The earthworm didn’t like what it found. It withdrew, sliding back down into the earth, and it traveled on, crunching like a bulldozer, while the palisade wall jiggled and shook.
As the moon climbed, the bats came out. The students began to hear whistling cries, staccato sounds, and whooshing roars, crisscrossing the treetops and gulfs above them: the bats’ sonar. The noise was eerie, the sound of flying predators using beams of ultrasound to probe the air for prey. A bat’s sonar is too high-pitched for human hearing. But in the micro-world, the bats sounded like submarines pinging the deep.
They heard a bat zeroing in on a moth and killing it.
The kill began with a lazy chain of pings. The bat was directing pulses of sound toward a moth, identifying the prey and ranging the moth, getting its distance and the direction it was flying. Next, the bat’s pings sped up and grew louder. Erika Moll explained what was happening. “The bat is ‘painting’ the moth with sonar. It is firing a beam of ultrasound at the moth and hearing the echoes that come back. The echoes tell the moth’s location, its size and shape, and the direction it’s flying.

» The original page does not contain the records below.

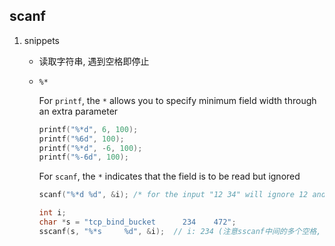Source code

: #+AUTHOR:    Hao Ruan
#+EMAIL:     ruanhao1116@gmail.com
#+OPTIONS:   H:2 num:nil \n:nil @:t ::t |:t ^:{} _:{} *:t TeX:t LaTeX:t
#+STARTUP:   showall


** scanf

**** snippets

+ 读取字符串, 遇到空格即停止

+ =%*=

  For =printf=, the =*= allows you to specify minimum field width through an extra parameter

  #+BEGIN_SRC c
  printf("%*d", 6, 100);
  printf("%6d", 100);
  printf("%*d", -6, 100);
  printf("%-6d", 100);
  #+END_SRC

  For =scanf=, the =*= indicates that the field is to be read but ignored

  #+BEGIN_SRC c
  scanf("%*d %d", &i); /* for the input "12 34" will ignore 12 and read 34 */

  int i;
  char *s = "tcp_bind_bucket      234    472";
  sscanf(s, "%*s     %d", &i);  // i: 234 (注意sscanf中间的多个空格, 空格只起到分隔作用, 一个和多个作用一样)
  #+END_SRC
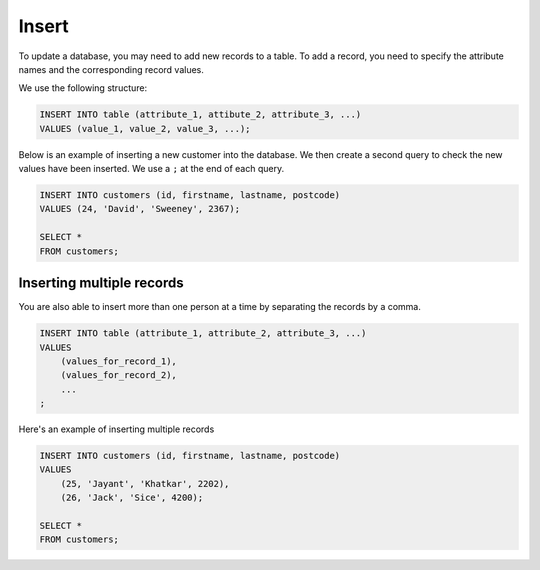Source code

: Insert
======

To update a database, you may need to add new records to a table. To add a
record, you need to specify the attribute names and the corresponding record
values.

We use the following structure:

.. code-block:: sql

    INSERT INTO table (attribute_1, attibute_2, attribute_3, ...)
    VALUES (value_1, value_2, value_3, ...);

Below is an example of inserting a new customer into the database. We then
create a second query to check the new values have been inserted. We use a
``;`` at the end of each query.

.. code-block:: sql

    INSERT INTO customers (id, firstname, lastname, postcode)
    VALUES (24, 'David', 'Sweeney', 2367);

    SELECT *
    FROM customers;

Inserting multiple records
--------------------------

You are also able to insert more than one person at a time by separating the
records by a comma.

.. code-block:: sql

    INSERT INTO table (attribute_1, attribute_2, attribute_3, ...)
    VALUES
        (values_for_record_1),
        (values_for_record_2),
        ...
    ;

Here's an example of inserting multiple records

.. code-block:: sql

    INSERT INTO customers (id, firstname, lastname, postcode)
    VALUES
        (25, 'Jayant', 'Khatkar', 2202),
        (26, 'Jack', 'Sice', 4200);

    SELECT *
    FROM customers;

The pings get faster as the bat zeroes in on the moth.”
Often, as a bat was pinging a moth, the moth would defend itself with a loud drumming noise. “Moths have very good hearing,” Erika explained. The moth had heard the bat’s sonar, and the moth was starting up its defensive noisemakers. The banging sounds were coming from drums on the moth’s abdomen. The sounds could jam the bat’s sonar, confusing the bat, making the moth invisible to the bat. As a bat closed in on a moth, there would be a crescendo of bat pings, mixed with a rising drumming sound as the moth tried to jam the bat’s sonar. Ping, ping, ping, went a bat. Pom-pom-pom-pom, went a moth, trying to jam the bat’s sonar. Sometimes a moth’s drumming would end abruptly. “The bat ate the moth,” Erika informed them.
They listened, almost hypnotized, as the bat-sounds played over their heads. And then a bat passed right over their fort, with a whoomp of velvet wings. The sound of the animal’s sonar as it passed almost deafened them, and left their ears ringing.
“This world scares the hell out of me,” Karen King said. “But somehow I’m glad to be here anyway. I must be nuts.”
“At least it’s interesting,” Rick commented.
“I do wish we had a fire,” Erika muttered.
“Can’t do it. It would advertise us to every predator out there,” said Peter.
Erika Moll was the person who had advised them not to build a fire. But even so, the ancient human in her longed for a fire. A simple fire, warm and bright and comforting. A fire meant safety, food, home. But only darkness and chill and weird noises surrounded her. She began to notice the sound of her heart thudding in her throat. Her mouth had gone dry, and Erika realized that she was terrified, more frightened than she had ever been in her life. The primitive part of her mind wanted to scream and run, even when the rational part of her mind knew it would be certain death to run blindly through this super-jungle at night. The rational thing was to stay silent and not move, yet her primitive fear of darkness threatened to overwhelm her.
The darkness seemed to coil around the humans and watch them.
“What I’d give for a light,” Erika whispered. “Just a small light. I would feel better.”
She felt Peter’s hand close around her hand. “Don’t be afraid, Erika,” he said.
Erika began to cry silently, gripping Peter’s hand.
Amar Singh sat with the harpoon across his knees. He smeared more curare on the point, working by sense of touch and hoping he wouldn’t cut himself. Peter began to sharpen his machete with the diamond sharpener. They heard a whisk, cling sound as Peter passed the sharpener back and forth over his machete. The others slept, or tried to sleep.
The sounds changed. A blanket of quiet dropped around them. The quiet woke the sleepers. They listened, straining their ears. The quiet seemed worse than any noise.
“What’s going on?” Rick Hutter said.
“Take up your weapons,” Peter whispered urgently.
There were clinking sounds-machetes being grappled, held, poised.